Atom bank announces today at Sibos in London that the mobile-only bank will be shifting from third-party data centres to Google Cloud in order to keep pace with digitally savvy customers and offer new services.
Ahead of this news, Finextra spoke to Atom bank Chief Technology Officer Rana Bhattacharya about how ready UK regulators are ready to accept cloud-based banks, the limits of on-premise technology and the future of cloud.
Bhattacharya highlights that at the time that Atom bank launched in April 2016, regulators had not published a clear position in regard to cloud hosting of banking software, so they were encouraged to establish their institution on a data centre model.
“As we progressed, that bank gave us the balance sheet view that we wanted, but we couldn’t become the bank we wanted to be using that model, because we could not create new products and services rapidly, inhibiting the change we want to introduce.
“When regulators addressed cloud, it became imperative to embrace the opportunity and start the journey to effectively build a bank in the cloud. However, it is not only about migrating our data to the cloud, it is about rearchitecting the bank to be used successfully in the cloud,” Bhattacharya says.
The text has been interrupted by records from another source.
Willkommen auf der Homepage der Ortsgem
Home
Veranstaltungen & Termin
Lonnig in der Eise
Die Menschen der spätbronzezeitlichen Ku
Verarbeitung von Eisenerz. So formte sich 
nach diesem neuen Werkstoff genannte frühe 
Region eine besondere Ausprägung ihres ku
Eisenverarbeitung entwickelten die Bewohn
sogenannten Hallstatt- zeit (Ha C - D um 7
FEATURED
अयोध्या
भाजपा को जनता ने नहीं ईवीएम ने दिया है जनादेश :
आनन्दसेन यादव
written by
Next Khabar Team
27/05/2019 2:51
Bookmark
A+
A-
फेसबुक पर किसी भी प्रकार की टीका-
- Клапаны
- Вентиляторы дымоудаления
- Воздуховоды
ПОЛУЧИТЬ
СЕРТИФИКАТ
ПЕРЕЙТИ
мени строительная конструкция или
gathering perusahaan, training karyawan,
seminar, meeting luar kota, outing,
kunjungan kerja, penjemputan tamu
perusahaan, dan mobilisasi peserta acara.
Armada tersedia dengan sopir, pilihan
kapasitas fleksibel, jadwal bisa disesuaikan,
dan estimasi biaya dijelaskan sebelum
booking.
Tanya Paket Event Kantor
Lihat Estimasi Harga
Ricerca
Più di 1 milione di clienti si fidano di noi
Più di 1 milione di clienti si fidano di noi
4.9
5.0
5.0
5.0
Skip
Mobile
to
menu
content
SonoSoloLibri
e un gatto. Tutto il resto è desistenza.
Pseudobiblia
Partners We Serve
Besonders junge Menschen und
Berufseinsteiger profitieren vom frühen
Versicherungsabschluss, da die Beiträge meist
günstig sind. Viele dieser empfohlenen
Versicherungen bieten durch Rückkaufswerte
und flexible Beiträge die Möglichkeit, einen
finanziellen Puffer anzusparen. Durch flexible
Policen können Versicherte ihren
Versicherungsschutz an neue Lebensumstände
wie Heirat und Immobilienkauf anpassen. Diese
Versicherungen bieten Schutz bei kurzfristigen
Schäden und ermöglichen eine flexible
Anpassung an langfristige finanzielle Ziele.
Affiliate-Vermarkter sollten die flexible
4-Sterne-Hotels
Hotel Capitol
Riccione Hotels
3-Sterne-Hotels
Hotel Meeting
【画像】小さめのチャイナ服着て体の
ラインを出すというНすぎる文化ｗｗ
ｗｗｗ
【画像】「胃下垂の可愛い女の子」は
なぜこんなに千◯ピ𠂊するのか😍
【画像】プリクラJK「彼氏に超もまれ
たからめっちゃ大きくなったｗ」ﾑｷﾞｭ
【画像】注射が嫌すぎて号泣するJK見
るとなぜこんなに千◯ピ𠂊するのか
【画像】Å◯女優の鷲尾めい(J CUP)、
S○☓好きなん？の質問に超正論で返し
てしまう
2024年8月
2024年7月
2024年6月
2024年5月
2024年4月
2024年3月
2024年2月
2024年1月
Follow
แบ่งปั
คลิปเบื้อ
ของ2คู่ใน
Why Google? Bhattacharya explains that when searching for a cloud partner that Atom could have “an enterprise-enterprise dialogue” with, Google stood out because of their big data, artificial intelligence and machine learning capabilities which allowed the bank to ensure that leveraging data became the bedrock of their business.
He adds that “the level of resilience and security you get from working with the likes of Google, you cannot build yourself. That will make a dramatic difference to our customers as we switch on this capability in the next few months.”
Google has been an ally to Atom bank and has offered collaboration opportunities such as hackathons; the cloud provider has also supported to train bank employees.
Bhattacharya concludes by saying that “As banking evolves to become more interconnected, banks will no longer just be banks because they will be partnering with other providers outside of your core industry to create value: SME business is one of these areas.”
Atom bank was awarded a grant of £10 million to boost lending to SMEs earlier this year and will use an additional £15 million of their own money to further develop business banking by March 2024.